Speaker_Reader01Command Master Chief Don Schrader recently arrived to take over Naval Munitions Command, CONUS West (“NMC”) from CMC Jeffrey L. Reeder. For a few weeks he was able get some feel for the commands from CMC Reeder who departed on orders in April to take over a squadron at NAS Whidbey Island. CMC Reeder stated that felt like he was going home when he received orders for Whidbey where he had spent so much time as a junior NCO. CMC Reeder left a proven leader, CMC Don Schrader to take over the post of CMC for Naval Munitions Command, and temporarily (until his relief arrives soon), CMC for NWSSB.

CMC Schrader is a native of Youngstown, Ohio, who entered the US Navy in October 1992. He is married with two children. After recruit training he attended Hospital Corpsman A-school where he graduated with distinction. He then continued his training at Field Medical Service School at Camp Lejeune, North Carolina. In July 1993 he reported to Naval Hospital Pensacola as a general duty corpsman.

In April 1996, CMC Schrader graduated with honors as a Physical Therapy Technician, from the US Army’s Medical Department Center in San Antonio, Texas. Master Chief Schrader’s assignments include Leading Chief Petty Officer of the ship’s Military Medical Department aboard the USS Kitty Hawk (CV-63). While assigned to the Kitty Hawk, Master Chief Schrader earned his Enlisted Surface Warfare and Aviation Warfare designations.

In 2005, while a Petty Officer 1st Class and Leading Petty Officer in the medical department of the Kitty Hawk, Mater Chief Schrader distinguished himself by saving the life of an 8-year old Japanese boy who nearly drowned at a pool at the Guam Marriott Resort. The particulars were gleaned from a news report a newspaper report at the time:

Petty Officer 1st Class Donald C. Schrader III was poolside at the Guam Marriott Resort and Spa last Saturday about 6 p.m., relaxing in the hot tub and looking forward to a dinner of ribs at Tony Roma’s. He and some friends were enjoying a few days of liberty during the USS Kitty Hawk’s recent port call to Guam when the unexpected happened.

Me and my two buddies were just getting out of the Jacuzzi, getting ready to go, when one of them said, ‘Hey Doc, something’s really wrong with that kid over there,’” Schrader recalled in a phone interview Tuesday evening.

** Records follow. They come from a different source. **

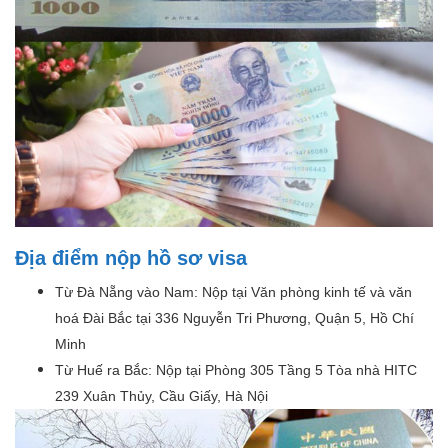
Địa điểm nộp hồ sơ visa
Từ Đà Nẵng vào Nam: Nộp tại Văn phòng kinh tế và văn
hoá Đài Bắc tại 336 Nguyễn Tri Phương, Quận 5, Hồ Chí
Minh
Từ Huế ra Bắc: Nộp tại Phòng 305 Tầng 5 Tòa nhà HITC
239 Xuân Thủy, Cầu Giấy, Hà Nội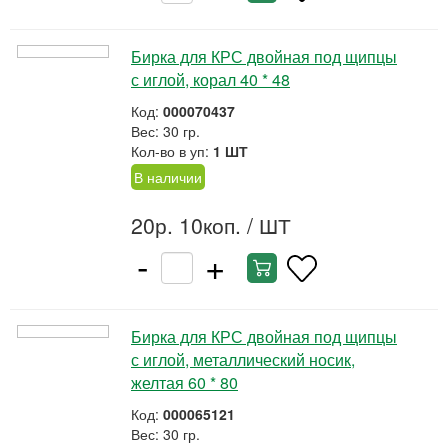
Бирка для КРС двойная под щипцы
с иглой, корал 40 * 48
Код:
000070437
Вес: 30 гр.
Кол-во в уп:
1 ШТ
В наличии
20р. 10коп.
/ ШТ
-
+
Бирка для КРС двойная под щипцы
с иглой, металлический носик,
желтая 60 * 80
Код:
000065121
Вес: 30 гр.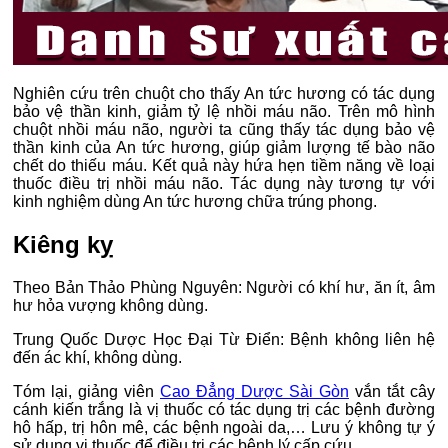
Nghiên cứu trên chuột cho thấy An tức hương có tác dụng
bảo vệ thần kinh, giảm tỷ lệ nhồi máu não. Trên mô hình
chuột nhồi máu não, người ta cũng thấy tác dụng bảo vệ
thần kinh của An tức hương, giúp giảm lượng tế bào não
chết do thiếu máu. Kết quả này hứa hẹn tiềm năng về loại
thuốc điều trị nhồi máu não. Tác dụng này tương tự với
kinh nghiệm dùng An tức hương chữa trúng phong.
Kiêng kỵ
Theo Bản Thảo Phùng Nguyên: Người có khí hư, ăn ít, âm
hư hỏa vượng không dùng.
Trung Quốc Dược Học Đại Từ Điển: Bệnh không liên hệ
đến ác khí, không dùng.
Tóm lại, giảng viên
Cao Đẳng Dược Sài Gòn
vắn tắt cây
cánh kiến trắng là vị thuốc có tác dụng trị các bệnh đường
hô hấp, trị hôn mê, các bệnh ngoài da,… Lưu ý không tự ý
sử dụng vị thuốc để điều trị các bệnh lý cấp cứu.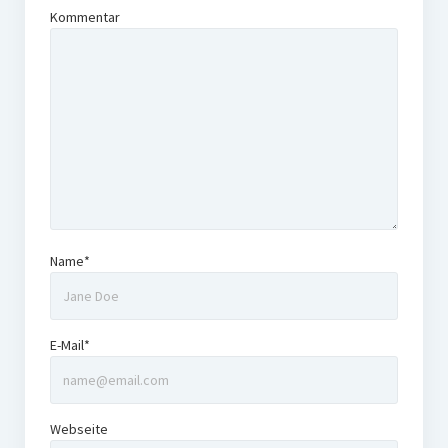
Kommentar
Name*
E-Mail*
Webseite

Schrader, a trained medical corpsman and the leading petty officer of the Kitty Hawk’s medical department, turned around to see fellow shipmates pulling the lifeless body of an 8-year-old Japanese boy from the pool.

I ran over there immediately and announced myself as a Navy medic,” Schrader said. “You do that when you come to a scene to find out if someone there is more qualified than yourself. No one contested.”

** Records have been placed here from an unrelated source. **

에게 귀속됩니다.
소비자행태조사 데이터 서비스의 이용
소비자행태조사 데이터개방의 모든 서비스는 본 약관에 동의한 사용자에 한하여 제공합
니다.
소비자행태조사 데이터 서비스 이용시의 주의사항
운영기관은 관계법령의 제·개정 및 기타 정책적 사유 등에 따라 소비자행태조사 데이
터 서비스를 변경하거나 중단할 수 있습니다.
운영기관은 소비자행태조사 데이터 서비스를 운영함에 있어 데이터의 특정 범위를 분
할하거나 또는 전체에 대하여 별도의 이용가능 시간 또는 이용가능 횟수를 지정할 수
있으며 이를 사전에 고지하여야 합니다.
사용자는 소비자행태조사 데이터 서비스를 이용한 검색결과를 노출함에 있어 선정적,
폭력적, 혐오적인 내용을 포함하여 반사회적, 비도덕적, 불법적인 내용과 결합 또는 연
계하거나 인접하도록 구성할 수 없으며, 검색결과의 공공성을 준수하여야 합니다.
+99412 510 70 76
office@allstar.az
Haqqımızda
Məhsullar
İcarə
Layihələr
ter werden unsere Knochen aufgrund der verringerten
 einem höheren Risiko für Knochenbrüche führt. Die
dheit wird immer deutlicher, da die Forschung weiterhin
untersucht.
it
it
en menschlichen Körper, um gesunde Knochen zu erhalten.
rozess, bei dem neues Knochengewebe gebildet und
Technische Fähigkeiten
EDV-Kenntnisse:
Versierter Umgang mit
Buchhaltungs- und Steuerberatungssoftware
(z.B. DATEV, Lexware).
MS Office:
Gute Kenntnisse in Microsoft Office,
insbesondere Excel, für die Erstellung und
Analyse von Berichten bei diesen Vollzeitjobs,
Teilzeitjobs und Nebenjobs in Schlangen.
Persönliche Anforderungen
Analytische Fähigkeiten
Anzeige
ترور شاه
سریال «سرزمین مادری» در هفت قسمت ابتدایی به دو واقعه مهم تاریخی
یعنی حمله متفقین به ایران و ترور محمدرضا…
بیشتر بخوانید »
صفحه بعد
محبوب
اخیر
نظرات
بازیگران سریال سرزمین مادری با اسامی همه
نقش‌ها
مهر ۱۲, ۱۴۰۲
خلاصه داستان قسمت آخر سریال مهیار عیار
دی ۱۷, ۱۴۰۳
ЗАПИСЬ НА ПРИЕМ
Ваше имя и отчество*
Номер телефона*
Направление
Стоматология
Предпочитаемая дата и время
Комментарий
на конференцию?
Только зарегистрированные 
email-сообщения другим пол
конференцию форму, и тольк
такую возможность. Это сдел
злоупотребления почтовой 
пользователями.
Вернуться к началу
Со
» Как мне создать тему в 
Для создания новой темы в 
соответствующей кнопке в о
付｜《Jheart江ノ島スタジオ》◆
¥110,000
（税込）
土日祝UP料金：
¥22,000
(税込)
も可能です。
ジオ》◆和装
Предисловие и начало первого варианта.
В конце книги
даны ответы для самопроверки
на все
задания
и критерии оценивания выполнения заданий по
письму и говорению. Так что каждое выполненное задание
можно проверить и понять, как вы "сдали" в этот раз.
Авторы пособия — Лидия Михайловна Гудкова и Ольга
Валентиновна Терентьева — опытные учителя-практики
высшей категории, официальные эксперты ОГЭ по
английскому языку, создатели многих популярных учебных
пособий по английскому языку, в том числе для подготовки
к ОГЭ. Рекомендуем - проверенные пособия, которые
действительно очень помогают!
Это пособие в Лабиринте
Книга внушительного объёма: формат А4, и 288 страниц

The child, later identified as Yuki Yamada, wasn’t breathing, had no pulse, his skin was pale, lips blue and his eyes had broken blood vessels — classic symptoms of drowning.

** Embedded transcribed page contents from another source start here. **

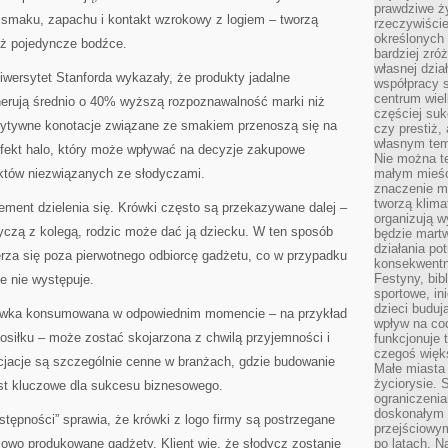
prawdziwe ż
 smaku, zapachu i kontakt wzrokowy z logiem – tworzą
rzeczywiście
określonych
niż pojedyncze bodźce.
bardziej zró
własnej dzia
wersytet Stanforda wykazały, że produkty jadalne
współpracy s
centrum wielk
erują średnio o 40% wyższą rozpoznawalność marki niż
częściej suk
ozytywne konotacje związane ze smakiem przenoszą się na
czy prestiż,
własnym tem
 efekt halo, który może wpływać na decyzje zakupowe
Nie można te
któw niezwiązanych ze słodyczami.
małym mieści
znaczenie m
tworzą klima
ement dzielenia się. Krówki często są przekazywane dalej –
organizują w
yczą z kolegą, rodzic może dać ją dziecku. W ten sposób
będzie martw
działania pot
rza się poza pierwotnego odbiorcę gadżetu, co w przypadku
konsekwentne
Festyny, bibl
e nie występuje.
sportowe, in
dzieci buduj
rówka konsumowana w odpowiednim momencie – na przykład
wpływ na co
osiłku – może zostać skojarzona z chwilą przyjemności i
funkcjonuje 
czegoś więks
cjacje są szczególnie cenne w branżach, gdzie budowanie
Małe miasta 
życiorysie. 
jest kluczowe dla sukcesu biznesowego.
ograniczenia
doskonałym 
stępności” sprawia, że krówki z logo firmy są postrzegane
przejściowym
owo produkowane gadżety. Klient wie, że słodycz zostanie
po latach. N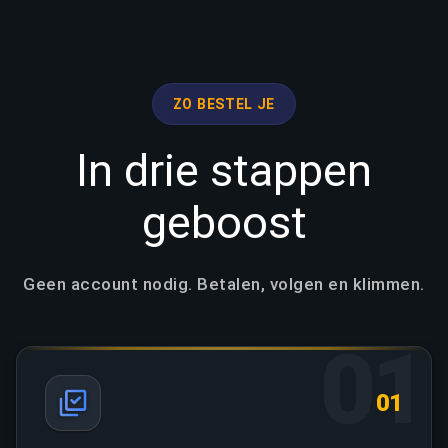
ZO BESTEL JE
In drie stappen
geboost
Geen account nodig. Betalen, volgen en klimmen.
01
01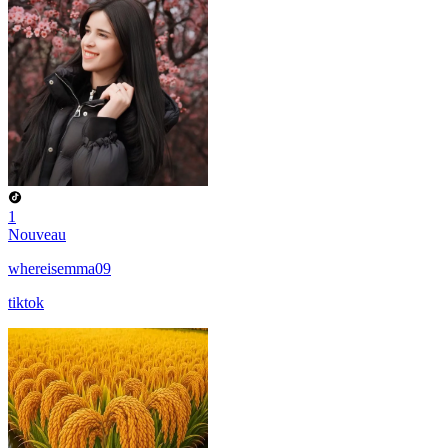
1
Nouveau
whereisemma09
tiktok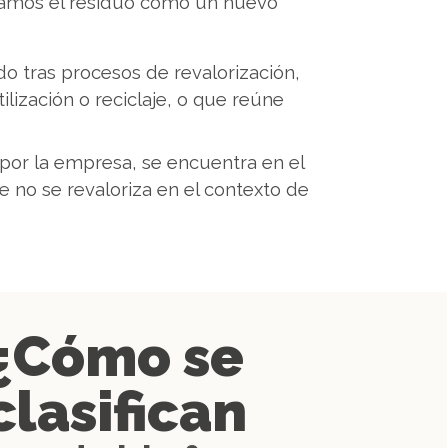
loramos el residuo como un nuevo
o tras procesos de revalorización,
lización o reciclaje, o que reúne
por la empresa, se encuentra en el
te no se revaloriza en el contexto de
¿Cómo se
clasifican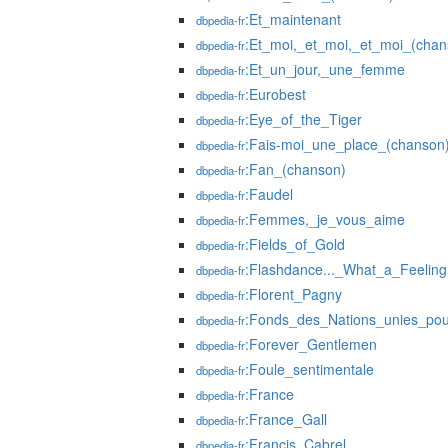
:Et_maintenant
dbpedia-fr
:Et_moi,_et_moi,_et_moi_(chan
dbpedia-fr
:Et_un_jour,_une_femme
dbpedia-fr
:Eurobest
dbpedia-fr
:Eye_of_the_Tiger
dbpedia-fr
:Fais-moi_une_place_(chanson
dbpedia-fr
:Fan_(chanson)
dbpedia-fr
:Faudel
dbpedia-fr
:Femmes,_je_vous_aime
dbpedia-fr
:Fields_of_Gold
dbpedia-fr
:Flashdance..._What_a_Feeling
dbpedia-fr
:Florent_Pagny
dbpedia-fr
:Fonds_des_Nations_unies_pou
dbpedia-fr
:Forever_Gentlemen
dbpedia-fr
:Foule_sentimentale
dbpedia-fr
:France
dbpedia-fr
:France_Gall
dbpedia-fr
:Francis_Cabrel
dbpedia-fr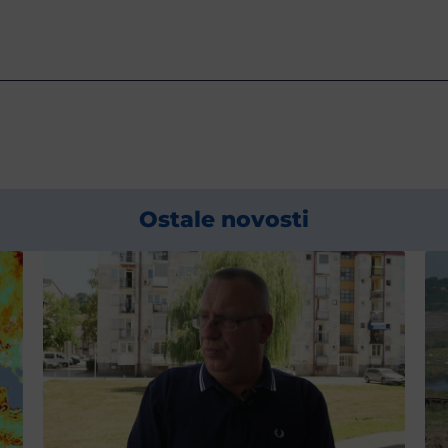
Ostale novosti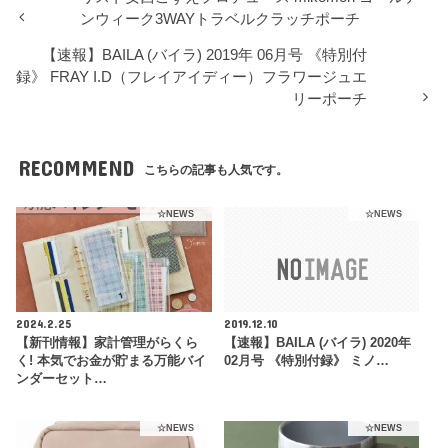
ンウィーク3WAYトラベルクラッチポーチ
【速報】BAILA (バイラ) 2019年 06月号 《特別付
録》 FRAY I.D（フレイアイディー）フラワージュエ
リーポーチ
RECOMMEND
こちらの記事も人気です。
☆NEWS
☆NEWS
2024.2.25
2019.12.10
【新刊情報】家計管理がらくら
【速報】BAILA (バイラ) 2020年
く! 本気でお金が貯まる万能バイ
02月号 《特別付録》 ミノ…
ンダーセット…
☆NEWS
☆NEWS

Ultimately the child lived as result of the quick application of his life saving skills. Afterwards, it was reported that CMC Schrader got to meet  with the child and his parent to receive their thanks, personally.

Master Chief Schrader holds an Associate of Science degree as a Physical Therapist’s Assistant; a Bachelor of Science degree in Health Care Management; and is pursuing a Master’s of Professional Studies in Homeland Security from Penn State University.

His decorations include the Meritorious Service Medal (two awards), Navy and Marine Corps Commendation Medal (six awards), Navy and Marine Corps Achievement Medal (four awards), Joint Meritorious Unit, Meritorious Unit Commendation Medal, Humanitarian Service Medal, and the Military Outstanding Volunteer Service Medal. Master Chief Schrader is a graduate of the National Defense University’s KEYSTONE course (16-1), the Naval War College’s Senior Enlisted Academy (Class 146), and the Command Master Chief course (13020).

All in all, not a bad guy to have around. Welcome aboard Command Master Chief Schrader!